>>>>>

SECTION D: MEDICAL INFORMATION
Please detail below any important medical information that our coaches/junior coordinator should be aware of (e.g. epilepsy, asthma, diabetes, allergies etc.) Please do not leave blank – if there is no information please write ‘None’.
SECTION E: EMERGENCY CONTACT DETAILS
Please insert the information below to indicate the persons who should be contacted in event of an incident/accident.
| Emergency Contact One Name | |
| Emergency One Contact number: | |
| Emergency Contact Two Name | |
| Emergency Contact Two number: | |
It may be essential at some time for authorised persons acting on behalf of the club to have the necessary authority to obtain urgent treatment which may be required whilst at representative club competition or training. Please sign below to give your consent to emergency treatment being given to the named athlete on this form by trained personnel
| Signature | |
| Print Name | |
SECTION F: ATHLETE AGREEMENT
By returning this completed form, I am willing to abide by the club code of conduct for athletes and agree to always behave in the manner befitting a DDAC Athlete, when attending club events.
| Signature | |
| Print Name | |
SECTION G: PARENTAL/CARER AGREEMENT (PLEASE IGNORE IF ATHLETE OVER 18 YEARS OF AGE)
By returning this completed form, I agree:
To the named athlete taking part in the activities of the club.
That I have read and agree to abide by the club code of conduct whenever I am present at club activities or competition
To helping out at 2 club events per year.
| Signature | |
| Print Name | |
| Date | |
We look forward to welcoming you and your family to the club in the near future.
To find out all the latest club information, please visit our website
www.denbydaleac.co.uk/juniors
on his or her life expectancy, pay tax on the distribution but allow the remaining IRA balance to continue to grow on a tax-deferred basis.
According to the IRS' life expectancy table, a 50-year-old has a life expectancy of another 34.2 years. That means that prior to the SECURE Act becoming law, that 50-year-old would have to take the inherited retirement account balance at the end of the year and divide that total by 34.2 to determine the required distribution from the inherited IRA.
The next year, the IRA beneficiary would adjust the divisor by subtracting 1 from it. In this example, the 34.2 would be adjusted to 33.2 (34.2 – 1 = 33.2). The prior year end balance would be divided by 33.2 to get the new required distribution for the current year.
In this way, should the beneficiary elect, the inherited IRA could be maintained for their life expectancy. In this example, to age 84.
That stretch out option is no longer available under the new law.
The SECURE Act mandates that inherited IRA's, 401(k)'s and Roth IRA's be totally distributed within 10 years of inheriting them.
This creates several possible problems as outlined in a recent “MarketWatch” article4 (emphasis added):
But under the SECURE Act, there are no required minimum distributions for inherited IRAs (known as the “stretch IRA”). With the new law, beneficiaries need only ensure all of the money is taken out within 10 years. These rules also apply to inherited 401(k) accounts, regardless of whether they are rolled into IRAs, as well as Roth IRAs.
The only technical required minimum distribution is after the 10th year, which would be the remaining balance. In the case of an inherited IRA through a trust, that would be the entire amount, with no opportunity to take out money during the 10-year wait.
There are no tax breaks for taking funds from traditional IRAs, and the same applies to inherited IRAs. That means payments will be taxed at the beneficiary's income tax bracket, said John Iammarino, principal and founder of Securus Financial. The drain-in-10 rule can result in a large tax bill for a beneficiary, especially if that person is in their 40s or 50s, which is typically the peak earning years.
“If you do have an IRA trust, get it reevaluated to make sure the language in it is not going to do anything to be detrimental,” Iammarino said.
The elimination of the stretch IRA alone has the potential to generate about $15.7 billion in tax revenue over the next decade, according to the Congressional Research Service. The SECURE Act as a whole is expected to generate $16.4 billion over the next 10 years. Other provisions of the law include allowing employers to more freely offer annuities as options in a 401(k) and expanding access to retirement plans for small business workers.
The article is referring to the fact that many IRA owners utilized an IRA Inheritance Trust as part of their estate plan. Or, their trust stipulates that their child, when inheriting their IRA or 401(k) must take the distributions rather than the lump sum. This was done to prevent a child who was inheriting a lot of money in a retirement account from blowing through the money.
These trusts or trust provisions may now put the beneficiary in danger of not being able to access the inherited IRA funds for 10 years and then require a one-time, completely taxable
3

<<<<<
>>>>>

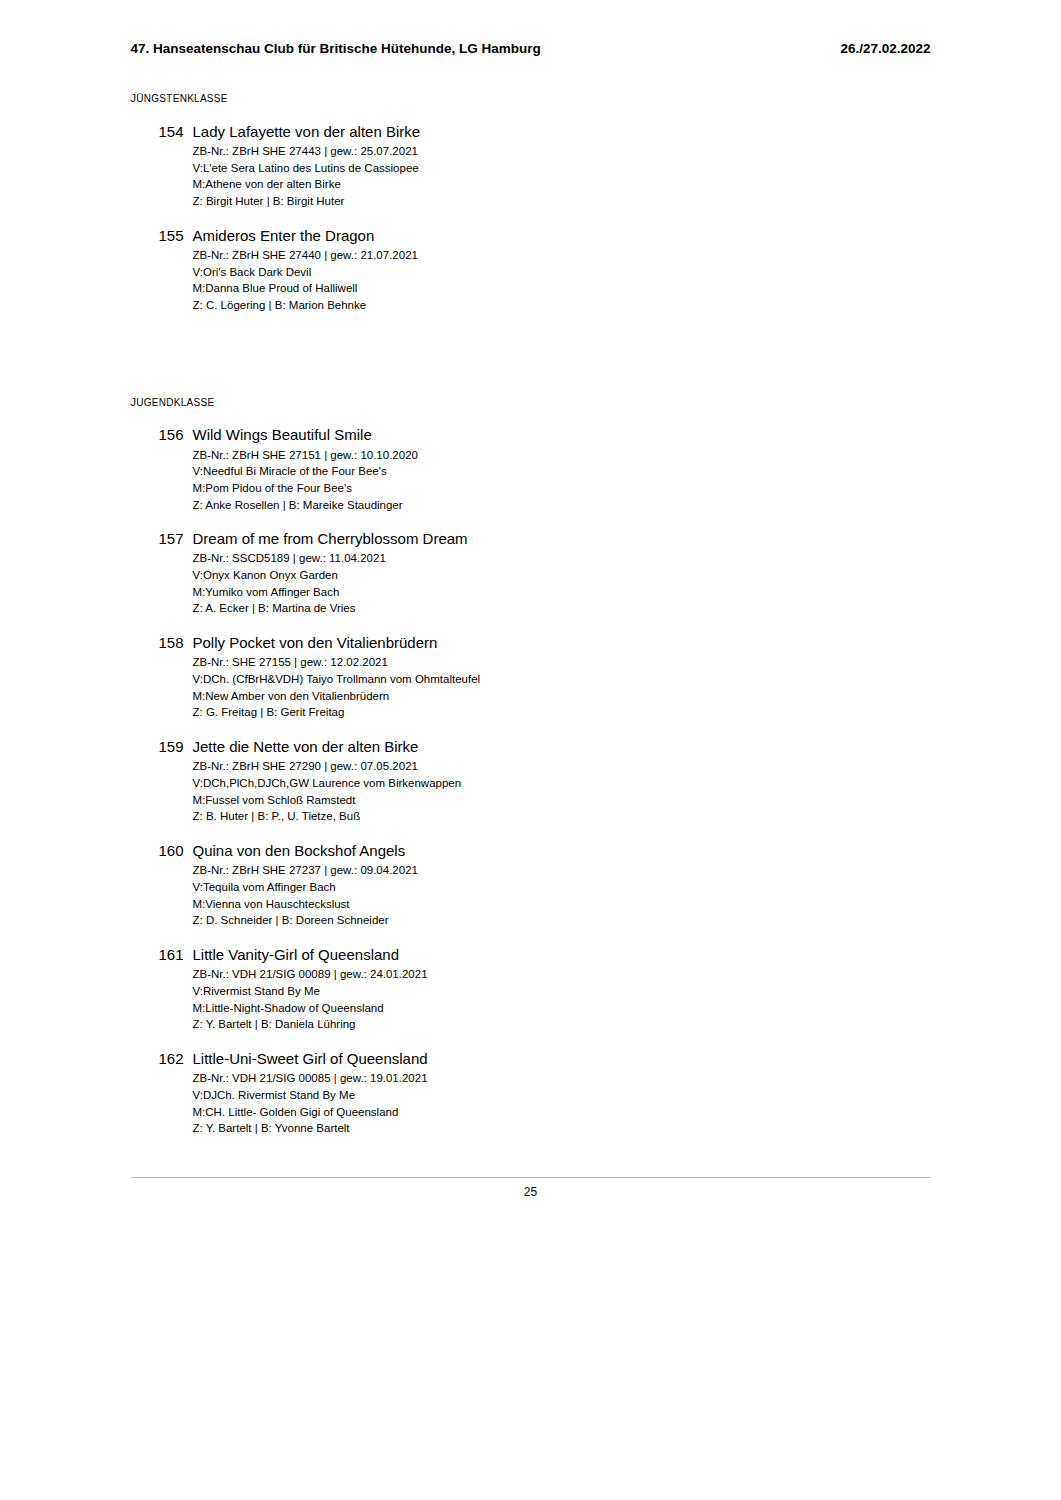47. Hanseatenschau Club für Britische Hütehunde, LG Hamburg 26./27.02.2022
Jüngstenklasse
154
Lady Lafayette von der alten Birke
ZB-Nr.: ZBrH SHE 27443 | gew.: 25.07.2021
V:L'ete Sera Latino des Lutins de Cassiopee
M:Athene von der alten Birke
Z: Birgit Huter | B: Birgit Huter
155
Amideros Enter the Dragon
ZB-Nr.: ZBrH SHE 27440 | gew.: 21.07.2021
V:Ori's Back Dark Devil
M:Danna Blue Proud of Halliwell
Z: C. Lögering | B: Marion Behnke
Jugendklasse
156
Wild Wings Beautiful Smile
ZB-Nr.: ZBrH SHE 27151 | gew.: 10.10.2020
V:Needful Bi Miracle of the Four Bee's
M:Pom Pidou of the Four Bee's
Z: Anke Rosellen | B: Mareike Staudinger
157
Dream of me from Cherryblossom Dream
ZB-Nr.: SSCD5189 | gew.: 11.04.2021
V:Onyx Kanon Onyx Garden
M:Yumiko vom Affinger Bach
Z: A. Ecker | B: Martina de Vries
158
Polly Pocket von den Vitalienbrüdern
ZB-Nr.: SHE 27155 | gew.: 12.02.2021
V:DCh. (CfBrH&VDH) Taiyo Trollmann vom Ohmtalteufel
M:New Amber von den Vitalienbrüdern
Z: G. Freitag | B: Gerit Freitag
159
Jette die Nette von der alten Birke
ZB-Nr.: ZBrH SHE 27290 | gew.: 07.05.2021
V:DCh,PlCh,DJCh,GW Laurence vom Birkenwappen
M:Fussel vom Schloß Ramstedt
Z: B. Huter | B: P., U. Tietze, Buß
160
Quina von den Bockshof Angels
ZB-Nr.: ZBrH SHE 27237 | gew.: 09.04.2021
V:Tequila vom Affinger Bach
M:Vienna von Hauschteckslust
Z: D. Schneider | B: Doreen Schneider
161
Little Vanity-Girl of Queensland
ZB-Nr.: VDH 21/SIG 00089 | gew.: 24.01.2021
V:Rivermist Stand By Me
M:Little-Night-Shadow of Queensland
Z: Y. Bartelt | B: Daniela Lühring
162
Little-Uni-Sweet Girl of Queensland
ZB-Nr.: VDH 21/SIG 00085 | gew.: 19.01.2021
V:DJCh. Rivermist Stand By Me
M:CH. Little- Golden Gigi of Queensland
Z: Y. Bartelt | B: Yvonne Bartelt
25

<<<<<
>>>>>

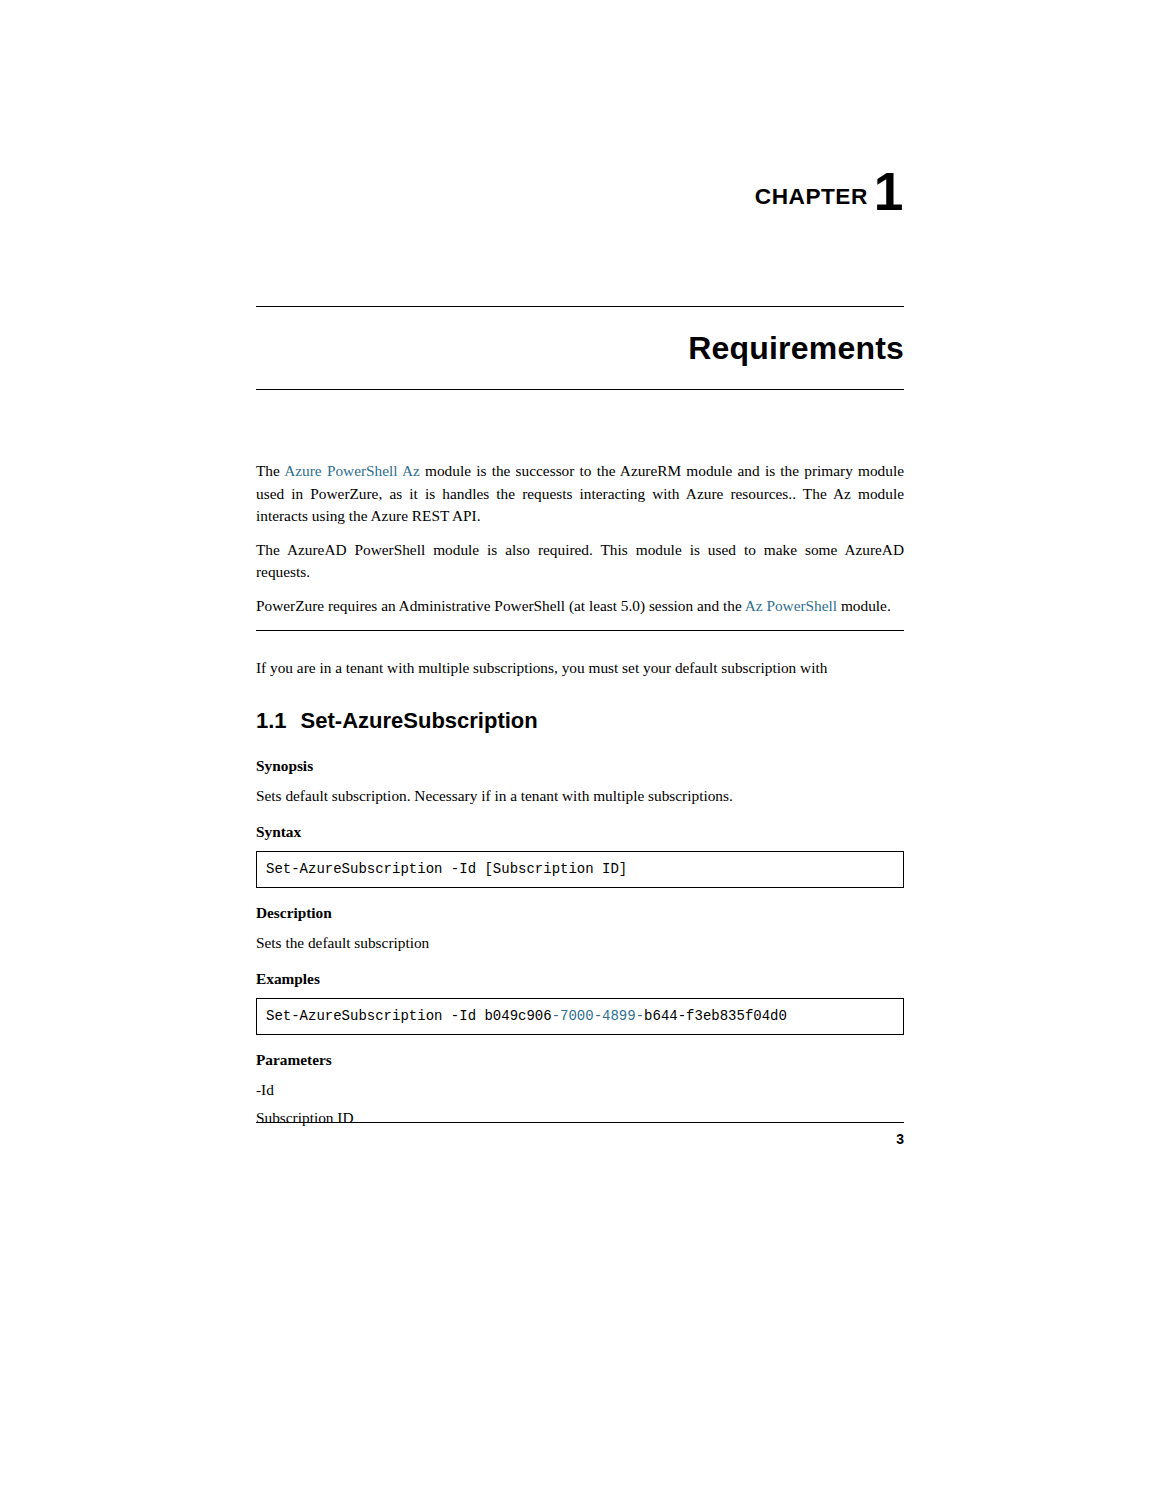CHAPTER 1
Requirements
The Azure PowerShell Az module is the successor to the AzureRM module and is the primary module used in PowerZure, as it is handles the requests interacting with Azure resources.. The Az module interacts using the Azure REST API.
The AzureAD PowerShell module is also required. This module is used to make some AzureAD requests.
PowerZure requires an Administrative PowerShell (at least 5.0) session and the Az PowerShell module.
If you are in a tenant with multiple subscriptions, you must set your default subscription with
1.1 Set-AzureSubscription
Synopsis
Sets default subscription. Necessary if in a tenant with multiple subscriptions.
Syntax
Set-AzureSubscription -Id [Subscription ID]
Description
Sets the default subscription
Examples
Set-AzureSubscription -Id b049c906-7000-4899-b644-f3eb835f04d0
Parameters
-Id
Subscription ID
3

<<<<<

EXERCISE: Identify all lines in the records above with the word "provisions".

EXERCISE RESPONSE:
The elimination of the stretch IRA alone has the potential to generate about $15.7 billion in tax revenue over the next decade, according to the Congressional Research Service. The SECURE Act as a whole is expected to generate $16.4 billion over the next 10 years. Other provisions of the law include allowing employers to more freely offer annuities as options in a 401(k) and expanding access to retirement plans for small business workers.
These trusts or trust provisions may now put the beneficiary in danger of not being able to access the inherited IRA funds for 10 years and then require a one-time, completely taxable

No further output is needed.